We must be careful not to say that top-down influences play no role at all. In some of the figures, you can get stuck in one interpretation but can switch once you hear, verbally, that there is an alternative interpretation. It is as if your visual system—tapping into high-level memory—“projects” a template (for example, an old or young face) onto the fragments to facilitate their perception. One could argue that the recognition of objects can benefit from top-down processes that tap into attentional selection and memory. In contrast, seeing contours, surfaces, motion and depth is mainly from the bottom up (you can “see” all the surfaces and corners of a cube and even reach out and grab it physically and yet not know or recognize it as a cube). In fact, we have both had the experience of peering at neurons all day through a microscope and then the next day “hallucinating” neurons everywhere: in trees, leaves and clouds. The extreme example of this effect is seen in patients who become completely blind and start hallucinating elves, circus animals and other objects—called the Charles Bonnet syndrome. In these individuals, only top-down inputs contribute to perception—the bottom-up processes, missing because they are blind (from macular degeneration or cataracts), can no longer limit their hallucinations.
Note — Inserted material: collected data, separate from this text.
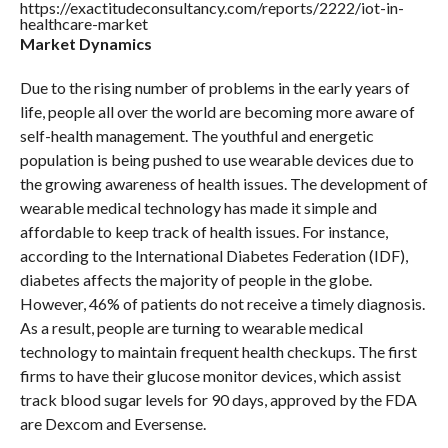
https://exactitudeconsultancy.com/reports/2222/iot-in-
healthcare-market
Market Dynamics
Due to the rising number of problems in the early years of
life, people all over the world are becoming more aware of
self-health management. The youthful and energetic
population is being pushed to use wearable devices due to
the growing awareness of health issues. The development of
wearable medical technology has made it simple and
affordable to keep track of health issues. For instance,
according to the International Diabetes Federation (IDF),
diabetes affects the majority of people in the globe.
However, 46% of patients do not receive a timely diagnosis.
As a result, people are turning to wearable medical
technology to maintain frequent health checkups. The first
firms to have their glucose monitor devices, which assist
track blood sugar levels for 90 days, approved by the FDA
are Dexcom and Eversense.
It is almost as though we are all hallucinating all the time and what we call object perception merely involves selecting the one hallucination that best matches the current sensory input, however fragmentary. Vision, in short, is controlled hallucination.
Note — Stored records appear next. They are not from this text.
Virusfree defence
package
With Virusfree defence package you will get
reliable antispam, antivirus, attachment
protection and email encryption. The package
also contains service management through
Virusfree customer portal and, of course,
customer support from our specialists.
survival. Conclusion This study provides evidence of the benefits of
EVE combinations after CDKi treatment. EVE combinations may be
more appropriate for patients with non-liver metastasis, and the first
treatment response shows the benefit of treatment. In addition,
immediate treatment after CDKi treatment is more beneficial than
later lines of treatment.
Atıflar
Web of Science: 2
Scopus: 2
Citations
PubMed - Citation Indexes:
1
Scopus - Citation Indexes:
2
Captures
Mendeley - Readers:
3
But doesn't this statement contradict what we said earlier about vision being largely bottom-up? The answer to this riddle is “vision” is not a single process; perception of objectness—its outline, surface depth, and so on, as when you see a cube as cuboid—is largely bottom-up, whereas higher-level identification and categorization of objects into neurons or umbrellas do indeed benefit enormously from top-down memory-based influences.
How and What
Physiology also supports this distinction. Signals from the eyeballs are initially processed in the primary visual cortex at the back of the brain and then diverge into two visual pathways: the “how” pathway in the parietal lobe of the brain and the “what” pathway, linked to memories, in the temporal lobes. The former is concerned with spatial vision and navigation—reaching out to grab something, avoiding obstacles and pits, dodging missiles, and so on, none of which requires that you identify the object in question. The temporal lobes, on the other hand, enable you to recognize what an object actually is (pig, woman, table), and this process probably benefits partially from memory-based top-down effects. There are hybrid cases in which they overlap. For example, with the faces/vase illusion there is a bias to get stuck seeing the faces. But you can switch to seeing the vase without explicitly being told “look for the vase,” if you are instead instructed to attend to the white region and see it as a foreground figure rather than as background.
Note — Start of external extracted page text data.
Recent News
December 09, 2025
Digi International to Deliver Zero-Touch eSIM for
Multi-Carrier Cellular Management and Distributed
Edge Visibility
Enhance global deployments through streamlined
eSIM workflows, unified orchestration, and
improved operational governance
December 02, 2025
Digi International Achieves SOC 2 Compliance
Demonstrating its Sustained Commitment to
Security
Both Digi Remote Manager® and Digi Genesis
Can the perception of ambiguous, bistable figures be biased in any way if they are preceded with other nonambiguous figures—a technique that is called priming? Priming has been explored extensively in linguistics (for instance, reading “foot” preceded by “leg” evokes the body part, but reading “foot” preceded by “inches” might suggest a ruler). Intriguingly, such priming can occur even if the first word appears too briefly to be seen consciously. Whether perception can be similarly primed has not been carefully studied. You might try it on friends.
Finally, as we noted in one of our previous columns, you can construct displays that are always ambiguous, such as the devil's pitchfork or the perpetual staircase [see “Paradoxical Perceptions,” April/May 2007]. Such paradoxical figures evoke wonder, delight and frustration at the same time—a microcosm of life itself.